### RECORD SET ###

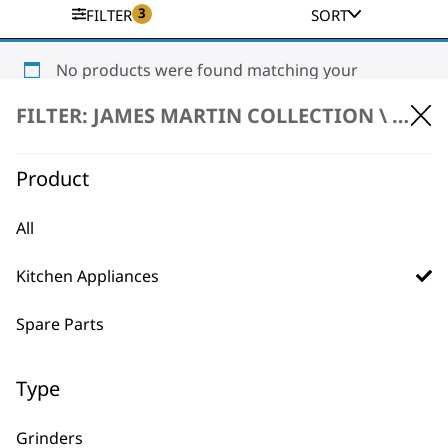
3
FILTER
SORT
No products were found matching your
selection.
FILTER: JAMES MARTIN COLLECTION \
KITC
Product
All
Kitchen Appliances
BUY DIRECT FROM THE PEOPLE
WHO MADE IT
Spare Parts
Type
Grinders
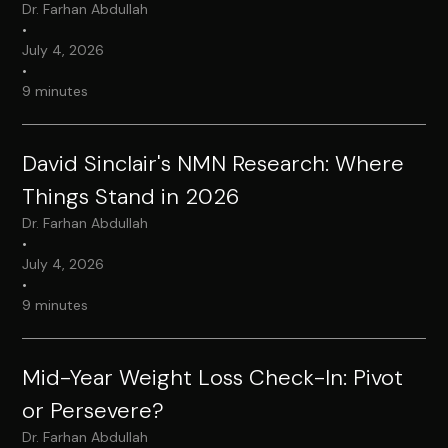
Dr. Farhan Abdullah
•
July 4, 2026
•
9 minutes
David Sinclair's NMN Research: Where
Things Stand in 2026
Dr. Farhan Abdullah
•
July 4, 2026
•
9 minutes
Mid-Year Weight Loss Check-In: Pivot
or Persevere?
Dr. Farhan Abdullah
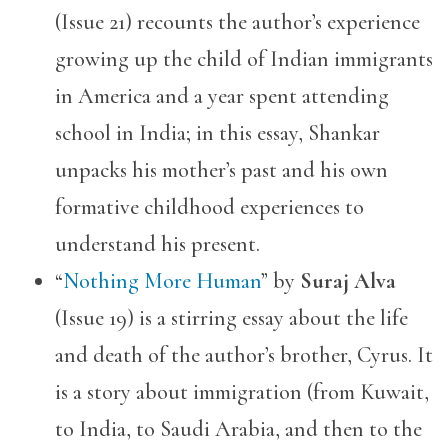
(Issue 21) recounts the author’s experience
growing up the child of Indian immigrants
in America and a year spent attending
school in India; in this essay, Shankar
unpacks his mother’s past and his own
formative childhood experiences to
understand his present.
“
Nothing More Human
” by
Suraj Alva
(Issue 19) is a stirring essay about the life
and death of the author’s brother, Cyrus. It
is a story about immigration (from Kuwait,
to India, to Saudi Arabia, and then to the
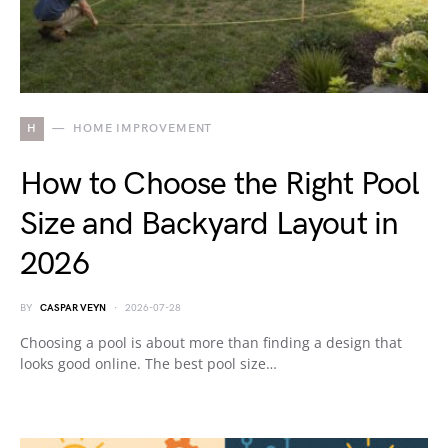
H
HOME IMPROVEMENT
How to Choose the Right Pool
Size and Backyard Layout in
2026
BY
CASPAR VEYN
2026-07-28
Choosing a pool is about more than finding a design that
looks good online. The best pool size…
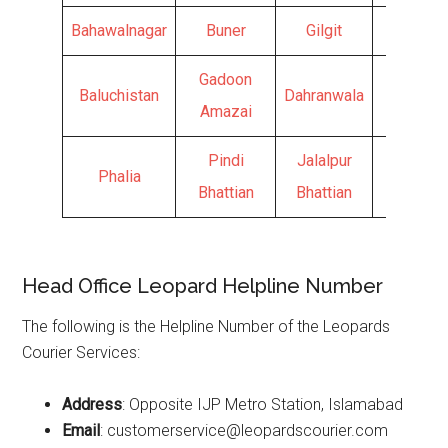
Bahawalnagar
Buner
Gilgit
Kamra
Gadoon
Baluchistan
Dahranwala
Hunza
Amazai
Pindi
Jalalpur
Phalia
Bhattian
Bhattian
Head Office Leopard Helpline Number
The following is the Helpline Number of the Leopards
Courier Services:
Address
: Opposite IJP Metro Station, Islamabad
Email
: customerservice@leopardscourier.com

###
### RECORD SET ###

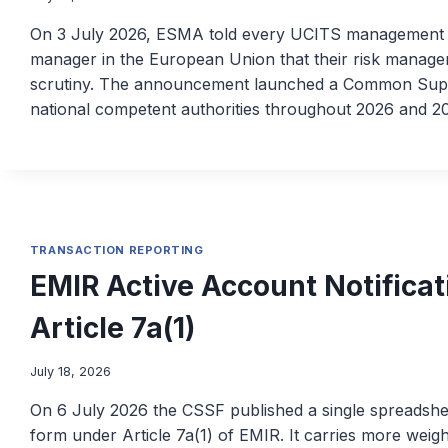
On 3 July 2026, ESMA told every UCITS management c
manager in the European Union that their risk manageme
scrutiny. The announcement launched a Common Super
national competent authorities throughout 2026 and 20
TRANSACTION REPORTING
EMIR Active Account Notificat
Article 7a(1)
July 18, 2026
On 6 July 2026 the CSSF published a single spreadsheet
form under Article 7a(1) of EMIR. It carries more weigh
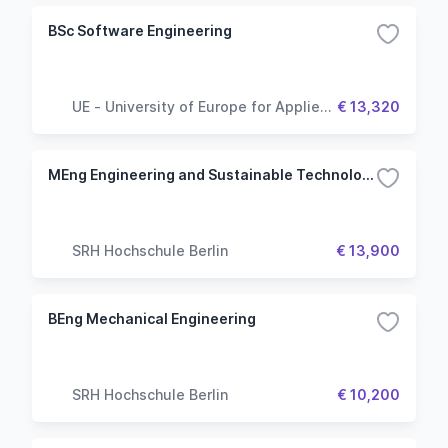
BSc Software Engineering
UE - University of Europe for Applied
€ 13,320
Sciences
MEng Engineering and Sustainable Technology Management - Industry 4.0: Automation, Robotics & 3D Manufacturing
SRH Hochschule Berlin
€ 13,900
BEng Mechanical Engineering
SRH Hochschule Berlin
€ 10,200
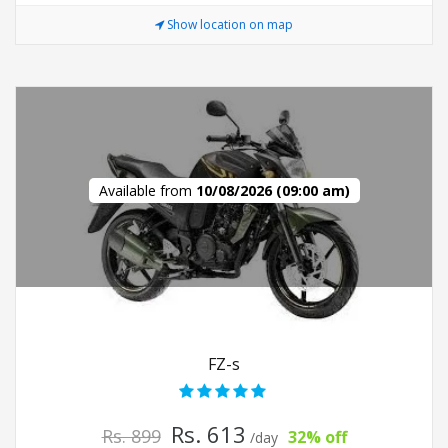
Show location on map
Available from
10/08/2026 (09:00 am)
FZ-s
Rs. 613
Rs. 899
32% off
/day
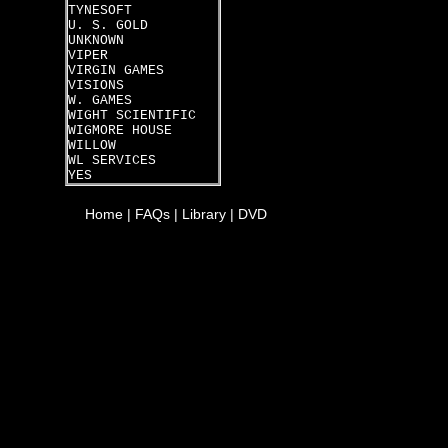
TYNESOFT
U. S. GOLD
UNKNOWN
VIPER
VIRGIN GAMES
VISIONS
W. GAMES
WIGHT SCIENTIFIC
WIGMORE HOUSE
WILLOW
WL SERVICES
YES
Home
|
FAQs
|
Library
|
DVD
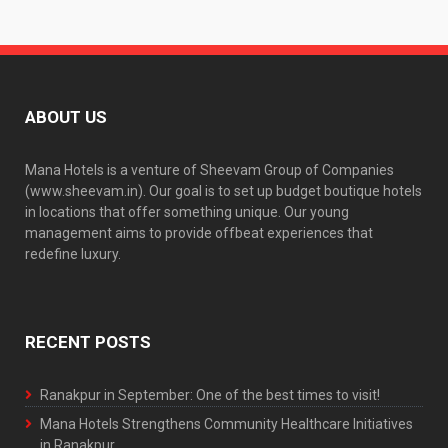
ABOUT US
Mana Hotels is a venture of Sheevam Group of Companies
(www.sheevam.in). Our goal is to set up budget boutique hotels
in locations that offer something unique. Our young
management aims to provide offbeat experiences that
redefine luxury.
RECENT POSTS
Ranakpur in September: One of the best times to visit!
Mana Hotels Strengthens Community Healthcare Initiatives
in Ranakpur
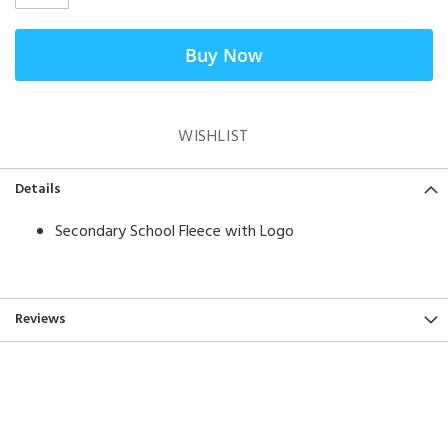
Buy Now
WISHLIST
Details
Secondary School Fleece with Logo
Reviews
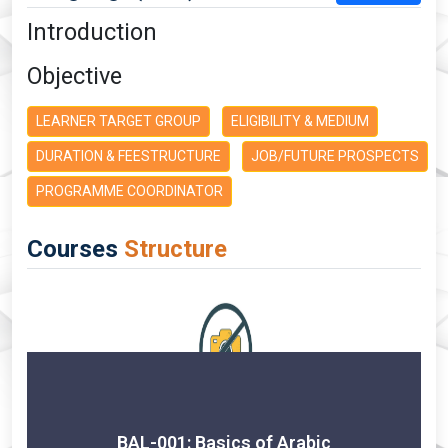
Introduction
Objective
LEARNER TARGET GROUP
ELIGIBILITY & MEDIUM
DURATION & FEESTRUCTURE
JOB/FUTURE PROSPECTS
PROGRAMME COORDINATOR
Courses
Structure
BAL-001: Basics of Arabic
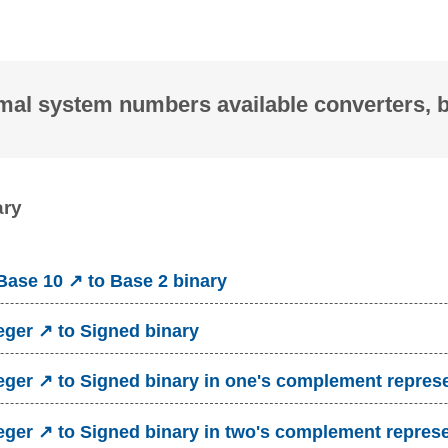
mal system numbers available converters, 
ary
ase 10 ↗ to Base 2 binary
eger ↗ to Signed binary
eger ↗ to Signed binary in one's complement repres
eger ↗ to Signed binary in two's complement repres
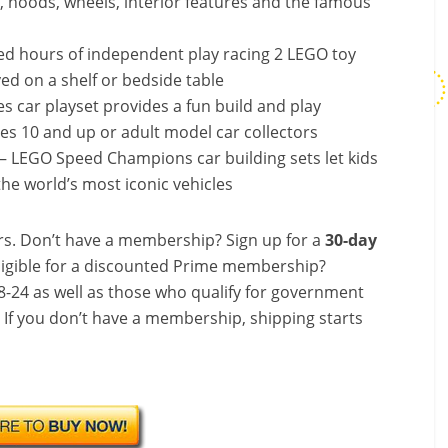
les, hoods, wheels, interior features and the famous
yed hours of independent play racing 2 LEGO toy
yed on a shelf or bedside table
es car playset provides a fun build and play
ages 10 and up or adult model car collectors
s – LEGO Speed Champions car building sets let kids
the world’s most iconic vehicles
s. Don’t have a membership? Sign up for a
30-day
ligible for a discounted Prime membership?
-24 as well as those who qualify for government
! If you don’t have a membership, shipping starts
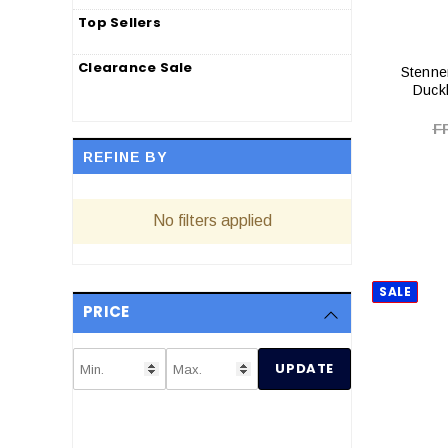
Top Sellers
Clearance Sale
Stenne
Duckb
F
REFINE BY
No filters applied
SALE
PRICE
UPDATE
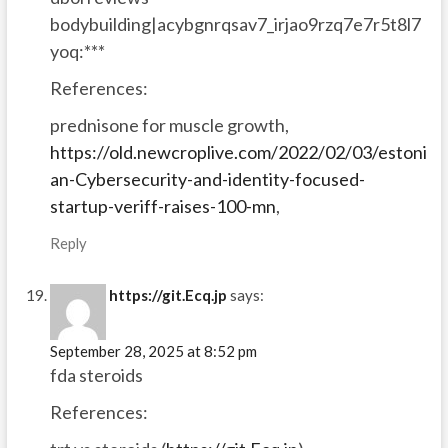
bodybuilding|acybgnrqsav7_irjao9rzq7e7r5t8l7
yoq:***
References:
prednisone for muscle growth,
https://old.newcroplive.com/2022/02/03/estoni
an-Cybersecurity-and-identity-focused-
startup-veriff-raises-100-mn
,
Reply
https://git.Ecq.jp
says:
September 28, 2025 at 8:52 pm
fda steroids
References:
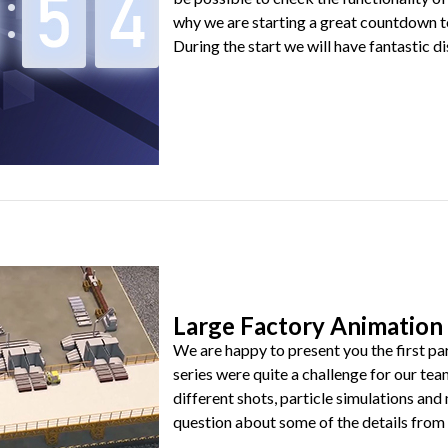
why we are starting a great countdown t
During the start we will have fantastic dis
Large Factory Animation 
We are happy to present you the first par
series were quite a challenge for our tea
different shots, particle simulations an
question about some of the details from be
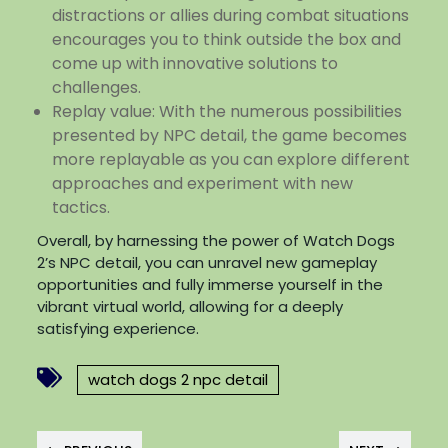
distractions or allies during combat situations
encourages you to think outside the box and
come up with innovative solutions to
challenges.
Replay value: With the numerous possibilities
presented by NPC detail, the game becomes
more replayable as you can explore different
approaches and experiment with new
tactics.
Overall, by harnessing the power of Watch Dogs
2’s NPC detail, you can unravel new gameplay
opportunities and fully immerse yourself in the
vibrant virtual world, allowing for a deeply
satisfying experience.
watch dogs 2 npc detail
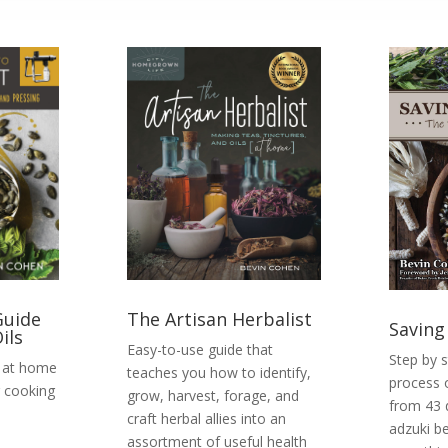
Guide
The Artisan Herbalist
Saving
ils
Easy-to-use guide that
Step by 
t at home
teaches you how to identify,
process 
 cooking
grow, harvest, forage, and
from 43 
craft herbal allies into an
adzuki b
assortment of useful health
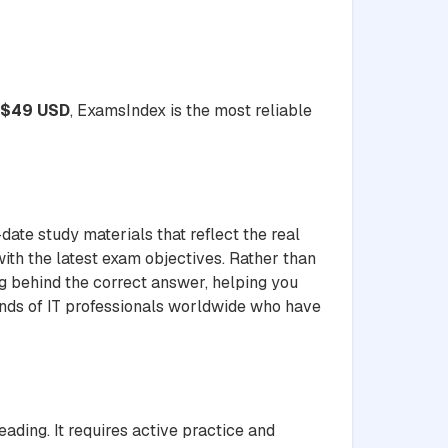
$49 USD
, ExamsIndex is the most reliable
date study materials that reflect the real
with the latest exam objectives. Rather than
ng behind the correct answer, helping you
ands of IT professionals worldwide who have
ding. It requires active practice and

###
### RECORD SET ###

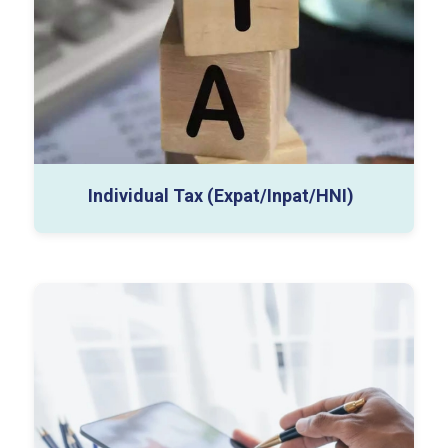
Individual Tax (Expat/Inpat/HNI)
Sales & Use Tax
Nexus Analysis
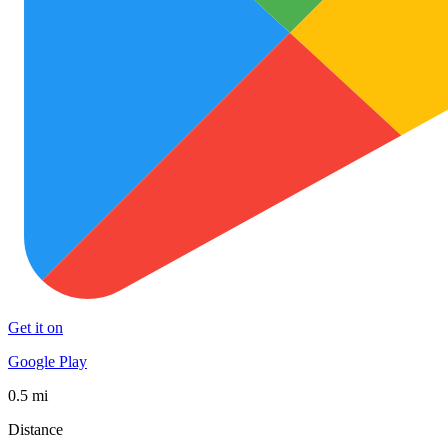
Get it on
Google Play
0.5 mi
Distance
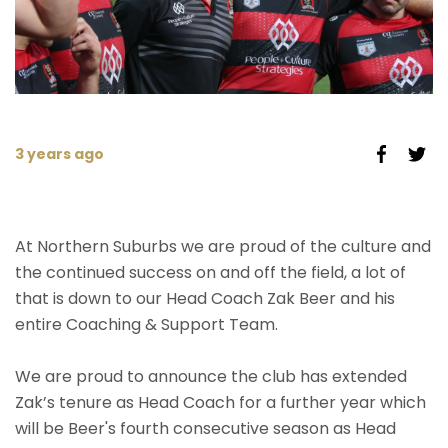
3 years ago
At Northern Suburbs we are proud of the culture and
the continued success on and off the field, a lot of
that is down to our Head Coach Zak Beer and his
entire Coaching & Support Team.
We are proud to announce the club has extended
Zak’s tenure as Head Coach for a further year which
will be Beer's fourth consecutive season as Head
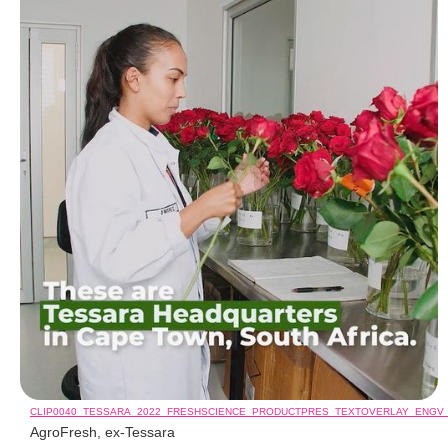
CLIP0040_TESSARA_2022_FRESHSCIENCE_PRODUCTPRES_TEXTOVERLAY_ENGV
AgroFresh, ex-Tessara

###

With the pictures removed, print only the lines starting at the line that has "ages 10 and up or adult model car collectors" and ending at the line that has "encourages you to think outside the box and", both ends included, exactly as they stand above.

▶ SOLUTION FOR THIS TASK
ages 10 and up or adult model car collectors
s – LEGO Speed Champions car building sets let kids
the world’s most iconic vehicles
s. Don’t have a membership? Sign up for a
30-day
ligible for a discounted Prime membership?
-24 as well as those who qualify for government
! If you don’t have a membership, shipping starts
Top Sellers
Clearance Sale
Stenne
Duckb
F
REFINE BY
No filters applied
SALE
PRICE
UPDATE
bodybuilding|acybgnrqsav7_irjao9rzq7e7r5t8l7
yoq:***
References:
prednisone for muscle growth,
https://old.newcroplive.com/2022/02/03/estoni
an-Cybersecurity-and-identity-focused-
startup-veriff-raises-100-mn
,
Reply
https://git.Ecq.jp
says:
September 28, 2025 at 8:52 pm
fda steroids
References:
why we are starting a great countdown t
During the start we will have fantastic dis
Large Factory Animation 
We are happy to present you the first par
series were quite a challenge for our tea
different shots, particle simulations an
question about some of the details from be
distractions or allies during combat situations
encourages you to think outside the box and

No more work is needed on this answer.